In his book “Faith of My Fathers,” the senator said that service “was more sacred to me than any service I had attended in the past, or any service I have attended since.”
McCain also recalled a Christmas Day when he was allowed to stand outside for 10 minutes in a courtyard. A guard came beside him and then drew a cross in the dirt with his sandal and stood there for a minute, looking at McCain silently. A few minutes later he rubbed it out and walked away, he recalled. This was the same guard who a few months earlier had come to his cell one night to loosen the ropes that held McCain’s arms behind his back in a painful position.
In an essay titled “The Moment I Came to Love My Enemy,” McCain called this guard his Good Samaritan and said that in that courtyard “for just that moment I forgot all my hatred for my enemies, and all the hatred most of them felt for me… I forgot about the war, and the terrible things that war does to you. I was just one Christian venerating the cross with a fellow Christian on Christmas morning.”
McCain also recounted the role of his faith and of communal worship during those years here.
Diocese of Arizona Bishop Kirk Smith told ENS that he knew McCain from two perspectives. As a policy maker, the senator met with Smith at least three times to discuss immigration, a controversial topic in the state. “He was very down to earth and receptive and wanted to hear what we thought,” Smith said. “He was a good listener.”

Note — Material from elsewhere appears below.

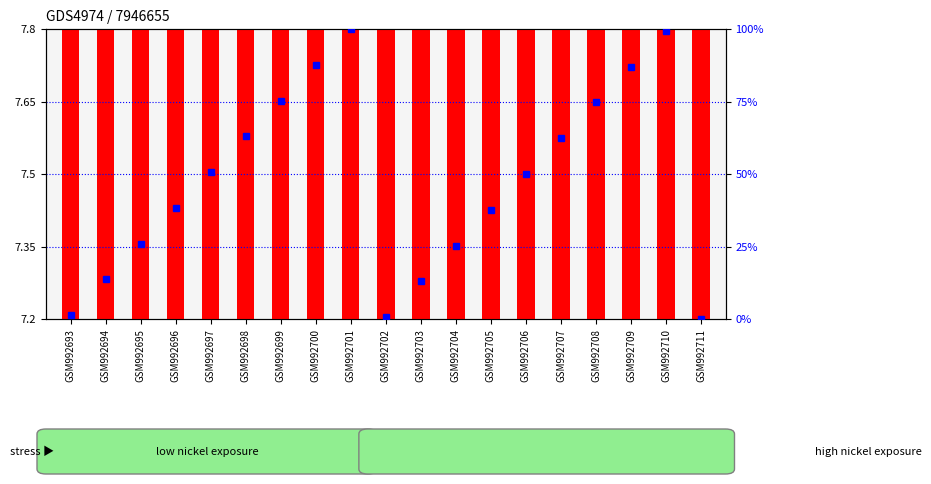

Reading left to right, list all the values displayed in this chart.

transformed count: GSM992693=7.2	GSM992694=7.3	GSM992695=7.4	GSM992696=7.4	GSM992697=7.5	GSM992698=7.6	GSM992699=7.7	GSM992700=7.7	GSM992701=7.8	GSM992702=7.2	GSM992703=7.3	GSM992704=7.4	GSM992705=7.4	GSM992706=7.5	GSM992707=7.6	GSM992708=7.6	GSM992709=7.7	GSM992710=7.8	GSM992711=7.2
percentile rank within the sample: GSM992693=1.4	GSM992694=13.7	GSM992695=26.0	GSM992696=38.4	GSM992697=50.7	GSM992698=63.0	GSM992699=75.3	GSM992700=87.7	GSM992701=100.0	GSM992702=0.7	GSM992703=13.0	GSM992704=25.3	GSM992705=37.7	GSM992706=50.0	GSM992707=62.3	GSM992708=74.7	GSM992709=87.0	GSM992710=99.3	GSM992711=0.0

Once, on the spur of the moment, Smith invited McCain to come to an interfaith meeting on immigration south of Phoenix. For a man whose schedule was often made months ahead, the senator was free that afternoon and came.
“He was very well-loved and respected in Arizona, even though some people disagreed with him,” Smith said. “I disagreed with him on a lot of things, but people admired his character and his forthrightness.”
Smith recalled McCain’s sometimes-changing stance on immigration, but he also recounted a story that McCain told to explain why he eventually favored amnesty for immigrants. The senator had gone to a naturalization ceremony and had seen empty seats in the front row with combat boots in front of each chair. They represented soldiers who had died in action while they were in the process of becoming United States citizens. “That was the thing that pushed him over,” Smith said. “He said, if these young men were willing to give their lives for this country, why aren’t we making them citizens.”
The soldiers were posthumously made citizens, Smith said.
Smith also knew McCain by way of the senator’s aunt, his mother’s identical twin sister, who was a parishioner of his at St. James’ Church in Los Angeles. He would remind McCain of that connection, Smith said, and that led to swapping of stories.
McCain attended Episcopal High School in Alexandria, Virginia. While at the school, McCain was influenced by English teacher and football coach William Ravenel. “I worshipped him,” said McCain, according to Robert Timberg’s “John McCain: An American Odyssey.” “He saw something in me that others did not. And he took a very personal interest in me and we spent a good deal of time together. He had a very important influence on my life.”
Diocese of California Bishop Marc Andrus recalled on Aug. 27 that he heard McCain speak twice at Episcopal High School while Andrus was the school’s chaplain. As a student, the senator said he was not happy about the school’s compulsory chapel services.
“During those daily services that I imagine not only bored but frustrated McCain, something unexpected happened: he memorized prayers, parts of psalms, and other spiritual resources that he says sustained him and others during his almost six years of imprisonment in Vietnam during the Vietnam War,” Andrus wrote.